== PETUNJUK LATIHAN ==
Tolong tulis kembali teks tentang kegiatan lapangan geosains di bawah, semuanya mulai dari "Di situs pertama ini, kawan-kawan" turun sampai "awal eksplorasi migas.", dengan menukar "mahasiswa" menjadi "peneliti".

== BAGIAN DOKUMEN ==
%%

Gugun menunjuk ke salah satu singkapan dengan permukaan berongga kecil. Ia menjelaskan bahwa rongga-rongga kecil tersebut terbentuk karena lava pijar yang mengalir mengalami proses pendinginan. Ia menganalogikannya dengan air yang mendidih. Sama seperti lava pijar yang mendidih dan membeku sehingga membentuk batuan berongga.

Satu singkapan yang berada di jalan dibiarkan begitu saja saat pembuatan jalan karena sifatnya yang sangat keras sehingga tak bisa dihancurkan. Menurut Fian, bisa saja lama-kelamaan batu hancur, baik akibat pelapukan maupun aktivitas manusia, tapi ia memperkirakan hal tersebut membutuhkan waktu yang sangat lama, mungkin ratusan tahun.

Kini banyak tempat main dan belajar ahli geosains yang semakin terdesak oleh permukiman dan pembangunan. Salah satunya, situs batuan di Desa Dowan, yang termasuk wilayah Rembang, Jawa Tengah. (Yul Prasetyo)
!break!
Pemakaian alat geofisika untuk menunjang penelitian dan kegiatan lapangan para ahli imu bumi. (Yul Prasetyo)

Di situs pertama ini, kawan-kawan dari UGM mulai bergabung. Muhammad Nur Januar, mahasiswa Geofisika UGM, mempersiapkan dan memandu peserta menggunakan alat geofisika berupa gravitimeter. Penggunaan alat ini bertujuan untuk mengetahui berat jenis dan karakter magnetik batuan di area pengukuran. Dalam skala regional, metode ini berguna untuk tahap awal eksplorasi migas.

Menurut Januar, dalam konteks pengamatan dasar seperti ini, penggunaan alat geofisika untuk mengamati batuan minimal dilakukan tiga kali untuk satu titik, guna mendapatkan hasil yang mendekati valid. Penggunaan alat geofisika ini juga terikat pada waktu pengamatan dan tinggi alat dari bidang tanah. Untuk mendapatkan hasil "akhir", perlu dihitung lagi dengan sejumlah koreksi karena sifat alat yang cukup sensitif terhadap noise di sekitar, seperti getaran, dan pemakaian yang berulang kali, terutama gravitimeter ini yang mengandung pegas (semakin lentur jika digunakan berulang kali).

Setelah setengah jam berada di situs pertama, Arieffian Eko Kurniawan (ketua kegiatan) dan Gugun mengarahkan peserta untuk kembali ke mobil masing-masing untuk menuju lokasi kedua, singkapan Formasi Paciran yang berada di Desa Tegaldowo, masih di kabupaten Rembang.

!break!
Di wilayah Paciran, Rembang, Jawa Tengah, ahli geosains bisa mempelajari fenomena pembentukan gua dan sungai bawah tanah yang terbentuk karena proses karstifikasi. (Yul Prasetyo)

%%

== CATATAN HASIL EKSTRAKSI ==

%%

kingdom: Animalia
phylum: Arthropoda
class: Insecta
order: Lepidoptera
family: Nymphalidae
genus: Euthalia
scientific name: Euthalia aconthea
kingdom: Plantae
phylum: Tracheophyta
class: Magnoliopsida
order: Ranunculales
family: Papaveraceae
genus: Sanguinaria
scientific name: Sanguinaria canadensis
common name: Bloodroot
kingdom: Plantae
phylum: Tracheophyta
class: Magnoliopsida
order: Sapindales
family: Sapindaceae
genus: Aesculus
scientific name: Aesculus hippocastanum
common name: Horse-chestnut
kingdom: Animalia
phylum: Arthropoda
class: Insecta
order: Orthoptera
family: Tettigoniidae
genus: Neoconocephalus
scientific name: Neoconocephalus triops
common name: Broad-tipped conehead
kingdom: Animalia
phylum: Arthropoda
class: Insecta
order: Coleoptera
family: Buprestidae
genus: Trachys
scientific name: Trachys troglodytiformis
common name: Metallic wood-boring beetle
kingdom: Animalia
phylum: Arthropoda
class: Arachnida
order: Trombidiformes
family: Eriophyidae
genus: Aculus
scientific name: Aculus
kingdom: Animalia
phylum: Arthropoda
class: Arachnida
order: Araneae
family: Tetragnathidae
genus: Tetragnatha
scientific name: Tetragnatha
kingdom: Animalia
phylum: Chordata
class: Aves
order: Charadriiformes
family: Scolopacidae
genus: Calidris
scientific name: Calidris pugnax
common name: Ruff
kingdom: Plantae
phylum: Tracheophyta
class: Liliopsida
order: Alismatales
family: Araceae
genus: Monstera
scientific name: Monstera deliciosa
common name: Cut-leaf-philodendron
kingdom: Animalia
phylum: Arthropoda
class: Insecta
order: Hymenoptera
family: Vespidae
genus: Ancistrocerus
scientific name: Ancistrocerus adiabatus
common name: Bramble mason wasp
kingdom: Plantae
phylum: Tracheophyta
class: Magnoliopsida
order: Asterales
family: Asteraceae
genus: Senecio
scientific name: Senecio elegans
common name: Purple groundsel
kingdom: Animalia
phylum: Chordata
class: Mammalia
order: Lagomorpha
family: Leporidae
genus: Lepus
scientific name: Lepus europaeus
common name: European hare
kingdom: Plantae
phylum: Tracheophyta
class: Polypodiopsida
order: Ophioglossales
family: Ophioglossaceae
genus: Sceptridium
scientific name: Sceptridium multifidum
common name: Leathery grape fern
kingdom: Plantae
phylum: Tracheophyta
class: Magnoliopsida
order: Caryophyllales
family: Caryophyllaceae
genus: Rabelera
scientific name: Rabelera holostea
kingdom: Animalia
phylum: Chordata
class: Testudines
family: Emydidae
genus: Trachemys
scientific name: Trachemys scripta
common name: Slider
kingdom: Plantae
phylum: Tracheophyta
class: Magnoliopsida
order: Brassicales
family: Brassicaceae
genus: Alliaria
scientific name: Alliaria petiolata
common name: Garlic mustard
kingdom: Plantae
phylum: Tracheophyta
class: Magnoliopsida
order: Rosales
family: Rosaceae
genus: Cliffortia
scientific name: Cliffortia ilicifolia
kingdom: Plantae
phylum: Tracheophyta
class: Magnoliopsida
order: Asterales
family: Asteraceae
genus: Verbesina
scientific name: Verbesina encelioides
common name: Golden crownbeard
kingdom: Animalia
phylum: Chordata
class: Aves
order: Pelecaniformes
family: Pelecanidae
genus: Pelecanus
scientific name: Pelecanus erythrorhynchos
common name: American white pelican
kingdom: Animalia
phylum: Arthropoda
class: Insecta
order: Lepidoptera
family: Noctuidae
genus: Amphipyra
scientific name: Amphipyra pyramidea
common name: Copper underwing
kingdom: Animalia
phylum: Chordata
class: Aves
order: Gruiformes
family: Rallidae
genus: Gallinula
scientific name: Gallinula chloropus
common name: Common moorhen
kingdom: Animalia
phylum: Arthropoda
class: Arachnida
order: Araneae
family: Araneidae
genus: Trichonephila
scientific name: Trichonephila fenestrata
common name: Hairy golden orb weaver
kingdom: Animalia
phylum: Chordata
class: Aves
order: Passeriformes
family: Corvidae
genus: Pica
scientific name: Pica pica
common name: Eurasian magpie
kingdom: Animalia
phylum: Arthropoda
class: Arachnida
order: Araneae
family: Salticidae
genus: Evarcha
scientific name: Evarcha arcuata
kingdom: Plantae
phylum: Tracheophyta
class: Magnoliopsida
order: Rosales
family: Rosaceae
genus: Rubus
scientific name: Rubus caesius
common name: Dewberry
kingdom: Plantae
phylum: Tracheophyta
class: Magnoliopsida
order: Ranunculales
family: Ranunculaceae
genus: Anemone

%%

== JAWABAN SOAL ==
Di situs pertama ini, kawan-kawan dari UGM mulai bergabung. Muhammad Nur Januar, peneliti Geofisika UGM, mempersiapkan dan memandu peserta menggunakan alat geofisika berupa gravitimeter. Penggunaan alat ini bertujuan untuk mengetahui berat jenis dan karakter magnetik batuan di area pengukuran. Dalam skala regional, metode ini berguna untuk tahap awal eksplorasi migas.